À quelques jours du coup d’envoi de la Coupe du monde 2026, le monde du football est secoué par une affaire aux répercussions bien au-delà du terrain. Sélectionné pour entrer dans l’histoire, l’arbitre international somalien Omar Abdulkadir Artan s’est vu refuser l’accès au territoire américain. Alors que le silence de la FIFA face à cette situation suscite de nombreuses réactions, l’officiel de 34 ans a choisi de s’exprimer avec retenue et dignité.
Là où beaucoup auraient pu laisser éclater leur colère face à ce qui apparaît comme un coup dur pour leur carrière, Omar Abdulkadir Artan a préféré répondre avec professionnalisme et résilience. Dans un communiqué relayé par le média brésilien Globo Esporte, le meilleur arbitre africain de l’année 2025 a tenu à remercier ceux qui lui ont témoigné leur soutien.
« Malgré les circonstances, je suis de bonne humeur et concentré sur les prochains défis de ma carrière. Je tiens à remercier la famille du football pour ses messages et à souhaiter bonne chance à mes collègues pour la Coupe du monde. J’ai hâte de les retrouver à l’avenir.
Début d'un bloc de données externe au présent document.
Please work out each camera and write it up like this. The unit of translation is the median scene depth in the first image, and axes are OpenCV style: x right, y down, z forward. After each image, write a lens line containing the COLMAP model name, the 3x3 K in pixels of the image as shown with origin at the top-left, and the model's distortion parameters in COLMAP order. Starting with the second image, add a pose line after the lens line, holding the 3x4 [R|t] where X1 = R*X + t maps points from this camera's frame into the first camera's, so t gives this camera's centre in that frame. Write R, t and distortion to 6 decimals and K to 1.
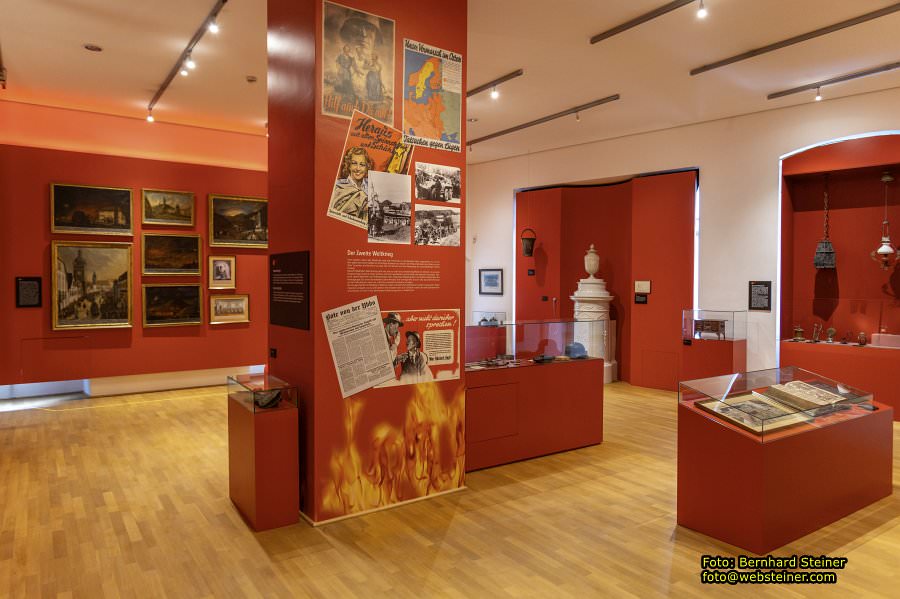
lens RADIAL K [[613.4, 0, 451.7], [0, 613.4, 298.0], [0, 0, 1]] dist [0.011861, 0.001313]
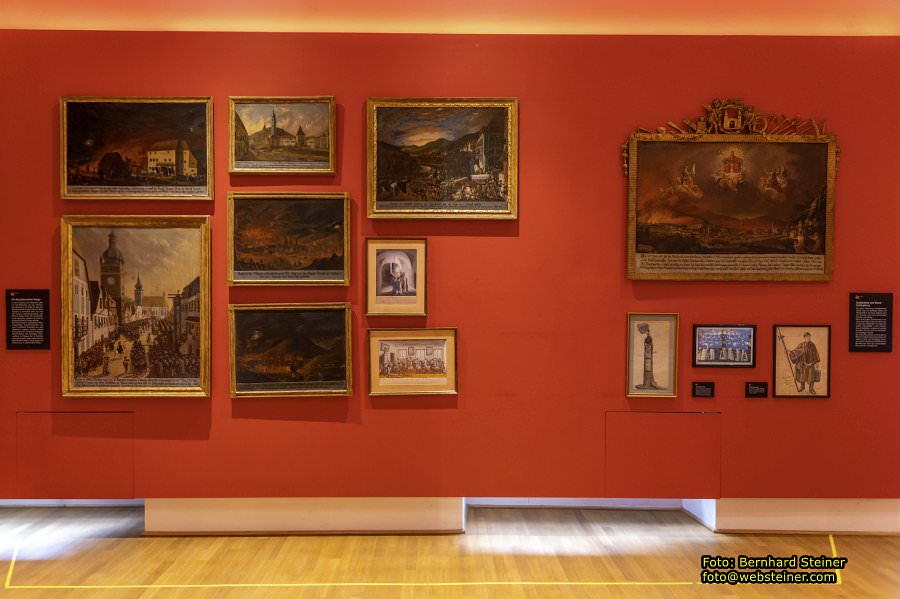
lens RADIAL K [[613.4, 0, 450.9], [0, 613.4, 299.3], [0, 0, 1]] dist [0.011861, 0.001313]
pose [[0.832282, 0.011604, -0.554231, -0.108388], [-0.015967, 0.999868, -0.003044, -0.027374], [0.554122, 0.011384, 0.832357, 0.709017]]
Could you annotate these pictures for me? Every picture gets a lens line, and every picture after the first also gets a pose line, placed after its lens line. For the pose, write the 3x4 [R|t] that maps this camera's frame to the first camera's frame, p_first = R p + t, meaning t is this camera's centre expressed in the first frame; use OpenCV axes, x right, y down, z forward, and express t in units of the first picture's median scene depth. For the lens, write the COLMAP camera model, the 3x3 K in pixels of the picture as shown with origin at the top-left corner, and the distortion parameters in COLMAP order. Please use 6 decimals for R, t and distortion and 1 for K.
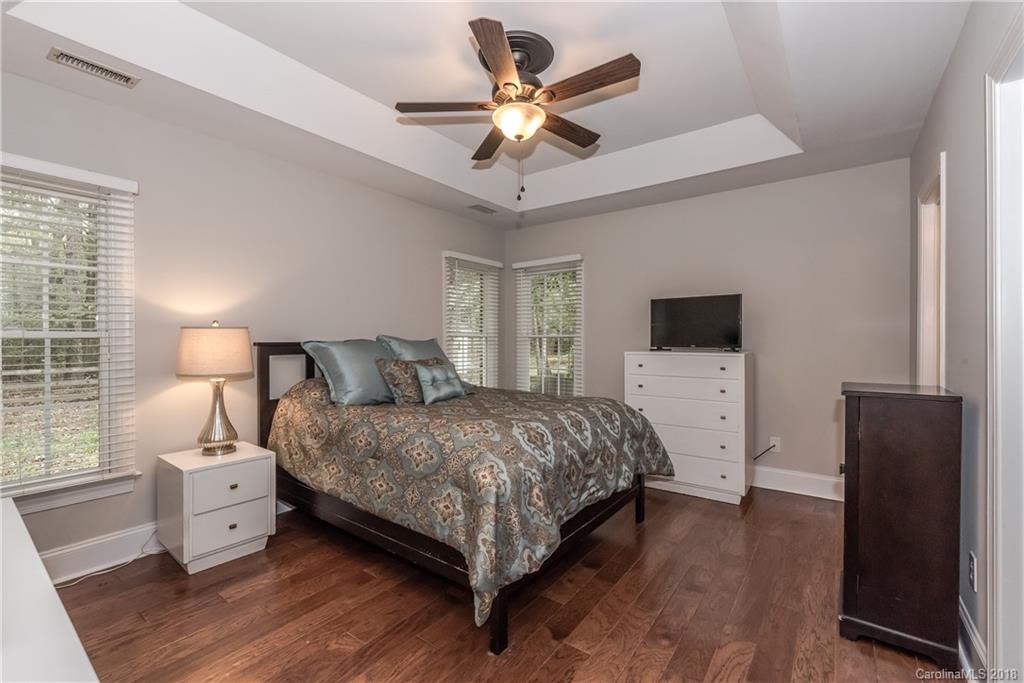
lens RADIAL K [[446.0, 0, 507.0], [0, 446.0, 339.9], [0, 0, 1]] dist [0.003181, 0.000108]
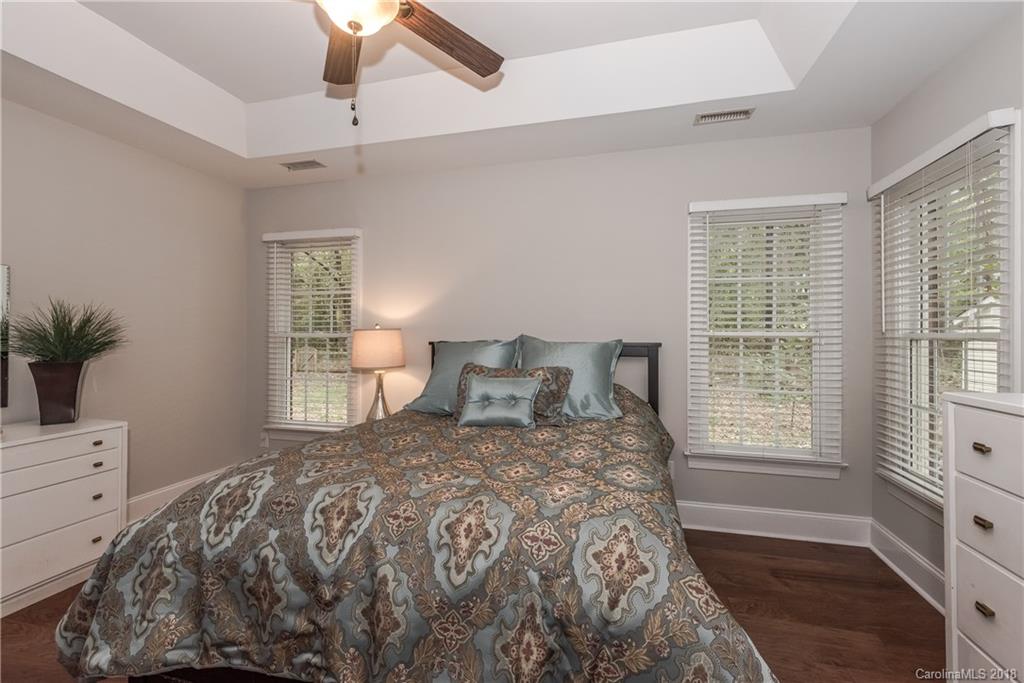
lens RADIAL K [[446.0, 0, 510.3], [0, 446.0, 333.6], [0, 0, 1]] dist [0.003181, 0.000108]
pose [[0.373425, 0.001961, -0.927658, 0.780689], [-0.008889, 0.999959, -0.001465, -0.021821], [0.927618, 0.008793, 0.373427, 1.091502]]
Je remercie également la FIFA et la CAF pour leur soutien et je promets de continuer à progresser tout en restant tourné vers l’avenir », a déclaré l’arbitre somalien.
Une réaction empreinte de sérénité qui contraste avec la brutalité de la situation vécue à son arrivée aux États-Unis.
À 34 ans, Omar Abdulkadir Artan s’apprêtait à vivre le moment le plus marquant de sa carrière. Arbitre international FIFA depuis 2018, il a gravi les échelons grâce à son sérieux et à ses performances remarquées sur les terrains africains. Son sacre de meilleur arbitre africain décerné par la CAF en 2025 avait confirmé son ascension.
Sélectionné parmi les 52 arbitres principaux retenus pour la Coupe du monde 2026, il devait devenir le premier Somalien de l’histoire à officier lors d’une phase finale du Mondial.
Mais ce rêve s’est brutalement interrompu à la frontière américaine. Selon Ciise Aden Abshir, conseiller principal auprès du ministère somalien de la Jeunesse et des Sports, l’arbitre disposait pourtant d’un visa valide. Malgré cela, les autorités américaines lui ont refusé l’entrée sur le territoire, sans fournir d’explication officielle.
Derrière cette décision plane l’ombre de la politique migratoire américaine. La Somalie figure en effet parmi les pays soumis à des restrictions de voyage renforcées, une situation qui relance le débat sur l’impact des considérations géopolitiques dans les grandes compétitions sportives internationales.
Cette affaire soulève des interrogations sur les garanties offertes aux officiels, joueurs et délégations participant à une Coupe du monde coorganisée par les États-Unis, le Canada et le Mexique.
Alors que la FIFA n’a, pour l’heure, pas communiqué publiquement sur cette situation, de nombreux observateurs estiment que cet incident risque de ternir l’image d’un tournoi censé célébrer l’universalité du football.
Si Omar Abdulkadir Artan a choisi de regarder vers l’avenir avec élégance, cette affaire rappelle que le sport n’échappe jamais totalement aux réalités politiques du monde contemporain.